Le transporteur aérien American Airlines Group, maison mère d'American Airline, a déçu les marchés vendredi en faisant état de mauvaises prévisions malgré une solide performance au premier trimestre.

Le revenu par passager et par mile parcouru (PRASM), un des indicateurs de la rentabilité dans le secteur, va baisser dans une proportion de 6 à 8% au deuxième trimestre en cours, a indiqué le numéro deux du groupe Scott Kirby, lors d'une conférence téléphonique avec les analystes.

"Nous nous attendons à ce que l'environnement des revenus reste difficile sur l'ensemble de l'année 2016", a poursuivi M. Kirby.

A Wall Street, le titre dévissait de 6,22% à 37,52 dollars dans les premiers échanges, les investisseurs étant particulièrement inquiets de la santé de l'activité du groupe à l'approche de l'été, période importante pour le chiffre d'affaires des compagnies aériennes.
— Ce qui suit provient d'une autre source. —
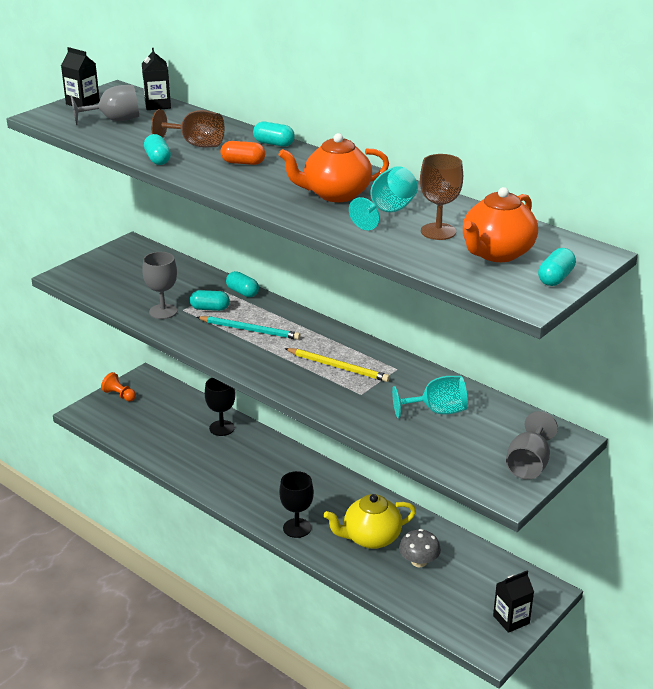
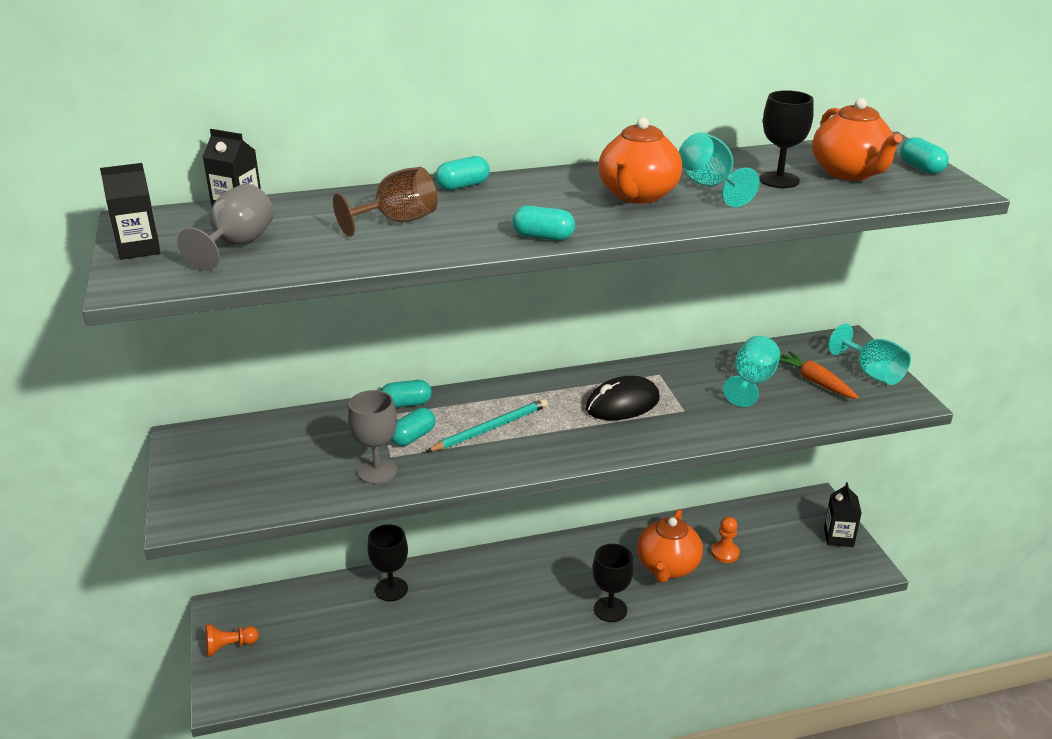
camera: 55 degrees left, 0 degrees up
turquoise capsule [144,134,171,165] -> turquoise capsule moved to [512,206,575,241]
orange capsule [221,141,265,165] -> none
yellow pencil [284,348,390,382] -> black mouse [586,376,660,420]
yellow teapot [324,494,416,549] -> orange teapot [637,509,703,583]
grey mushroom [399,529,441,567] -> orange pawn [711,517,740,563]
brown goblet [420,154,463,240] -> black goblet [759,90,814,188]
grey goblet [506,411,558,480] -> turquoise goblet [828,324,911,385]
none -> orange carrot [779,351,859,399]

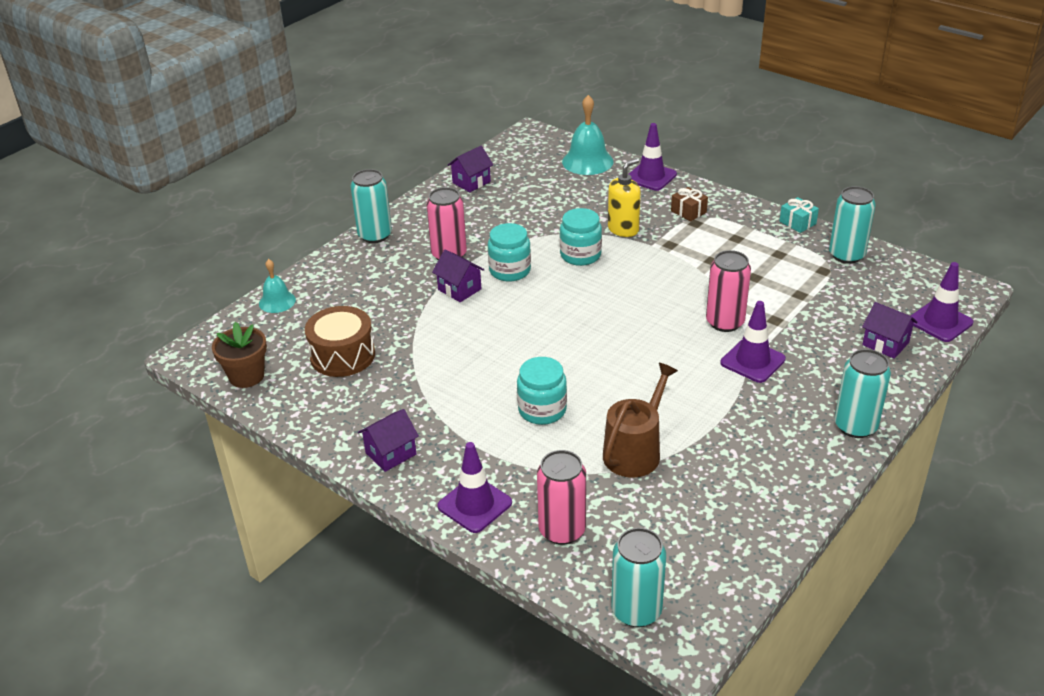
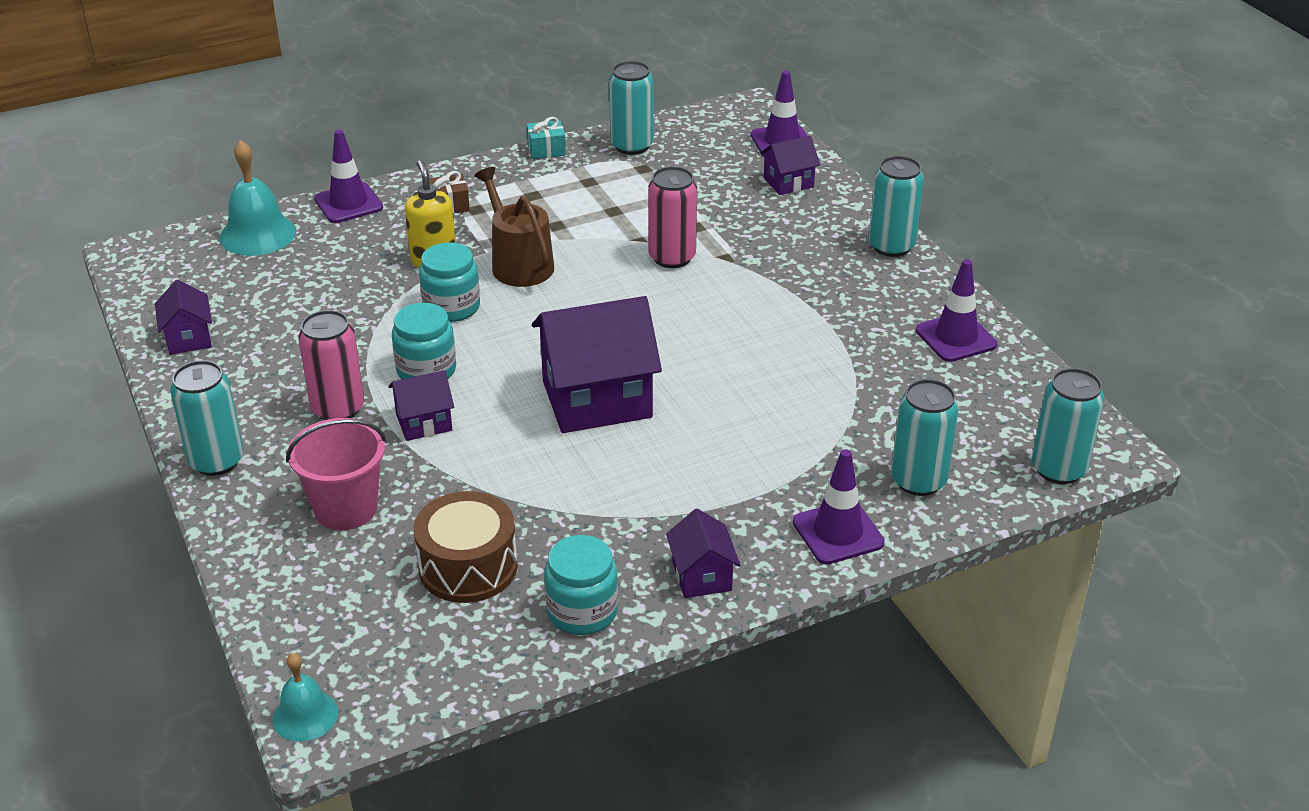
camera: 65 degrees left, 0 degrees up
brown flower pot [212,322,267,388] -> none
turquoise bell [259,259,296,313] -> turquoise bell moved to [272,653,338,742]
turquoise jar [517,357,567,425] -> turquoise jar moved to [544,535,618,635]
pink can [537,450,586,545] -> turquoise can [891,379,959,496]
brown watering can [603,363,678,478] -> brown watering can moved to [475,167,554,287]
purple traffic cone [720,301,786,383] -> purple traffic cone moved to [916,259,997,362]
none -> pink bucket [286,418,386,530]
none -> purple house [532,296,662,433]

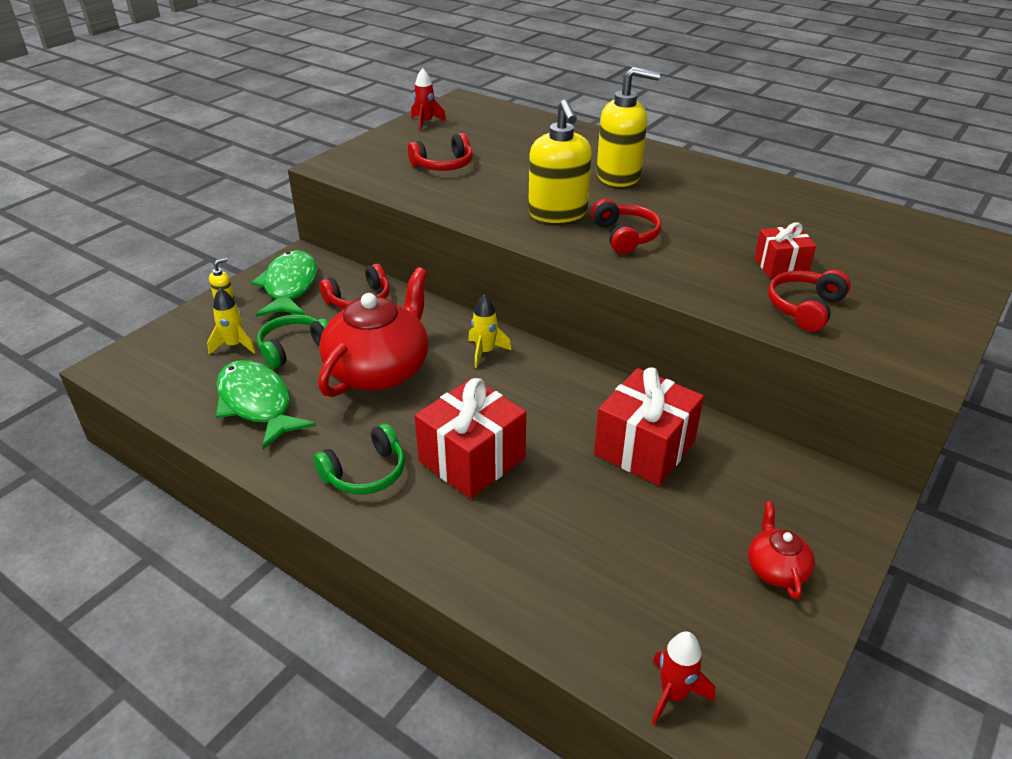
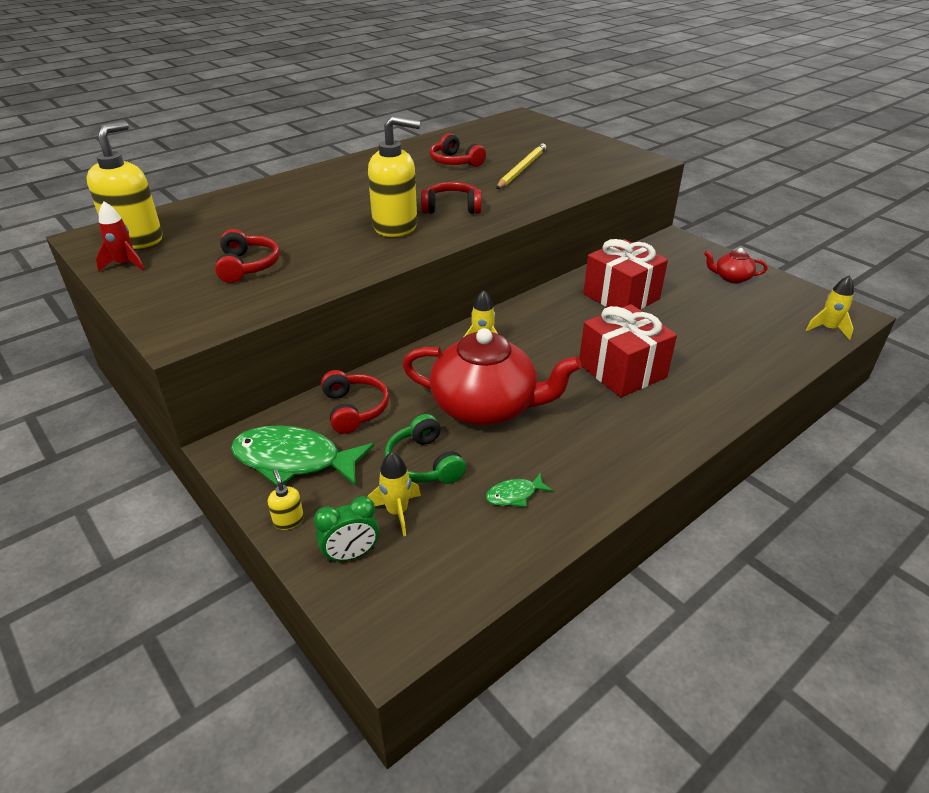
camera: 75 degrees left, 0 degrees up
green fish [216,360,316,449] -> green fish [486,472,553,507], size x0.45
green headphones [314,423,405,495] -> none
red teapot [318,267,428,397] -> red teapot turned 150 degrees clockwise [402,328,582,426]
yellow soap dispenser [597,67,660,187] -> yellow soap dispenser moved to [86,121,162,249]
red rocket [652,631,715,725] -> yellow rocket [806,275,854,340]
red gift [754,222,816,278] -> yellow pencil [496,143,546,189]
red headphones [768,270,851,331] -> red headphones moved to [430,133,486,167]
none -> green clock [314,496,379,563]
Le pessimisme de la première compagnie aérienne par revenus est dû à la réduction de la taxe carburant appliquée sur les billets d'avions et à une réduction des voyages par les Chinois, les Japonais et les sud-Américains.

La demande n'a pas beaucoup diminué sur les vols transatlantiques malgré les attentats terroristes de Paris et de Bruxelles, a expliqué American Airlines. Au premier trimestre, le PRASM a baissé de seulement 2,1% sur ces lignes, alors que le recul était de 7,5% sur l'ensemble des vols du groupe de Fort Worth (Texas, sud).

- Prix des billets d'avions en baisse -

Delta Air Lines et United Airlines, les deux rivaux d'American ont, eux, aussi préparé les marchés à un recul des revenus et annoncé envisager la réduction de leurs vols pour y faire face. Les deux compagnies espèrent pouvoir augmenter par la suite leurs prix et limiter le recul de leur chiffre d'affaires respectif.

American Airlines va maintenir pour sa part ses capacités de vols dans l'immédiat mais prévoit de les diminuer progressivement vers la fin de l'année.

Lors du premier trimestre, le bénéfice net trimestriel de la compagnie est ressorti à 700 millions de dollars, en baisse de 25% sur un an. Il a notamment été affecté par une provision de 417 millions de dollars liée à des charges fiscales, a expliqué le groupe qui reste en outre affecté par des coûts de sa fusion en 2013 avec US Airways.

Quand on exclut tous ces éléments exceptionnels, le bénéfice par action, indicateur privilégié par les investisseurs américains, ressort à 1,25 dollar, bien au-dessus du 1,19 dollar attendu en moyenne par les analystes.

Le chiffre d'affaires a pour sa part reculé de 4% sur un an à 9,44 milliards de dollars, comme attendu en moyenne par les marchés.

Il a été "affecté par la croissance de la capacité des concurrents, le ralentissement macroéconomique continu en Amérique latine et la faiblesse due aux taux de change", remarque le groupe.

American Airlines a notamment baissé les prix de ses billets d'avions sur les vols régionaux pour limiter le succès des compagnies régionales telles JetBlue et Spirits. Les tarifs ont diminué en moyenne de 7%.

Mais les dépenses opérationnelles ont parallèlement reculé de 5,9% à 8,1 milliards de dollars, "principalement en raison d'une baisse de 32,7% des dépenses consolidées pour le carburant", ajoute American Airlines".

Le groupe et sa filiale American Eagle ont économisé en tout 607 millions de dollars sur le poste carburant mais les salaires, autre grand poste de dépenses, ont augmenté de 12% (279 millions de dollars).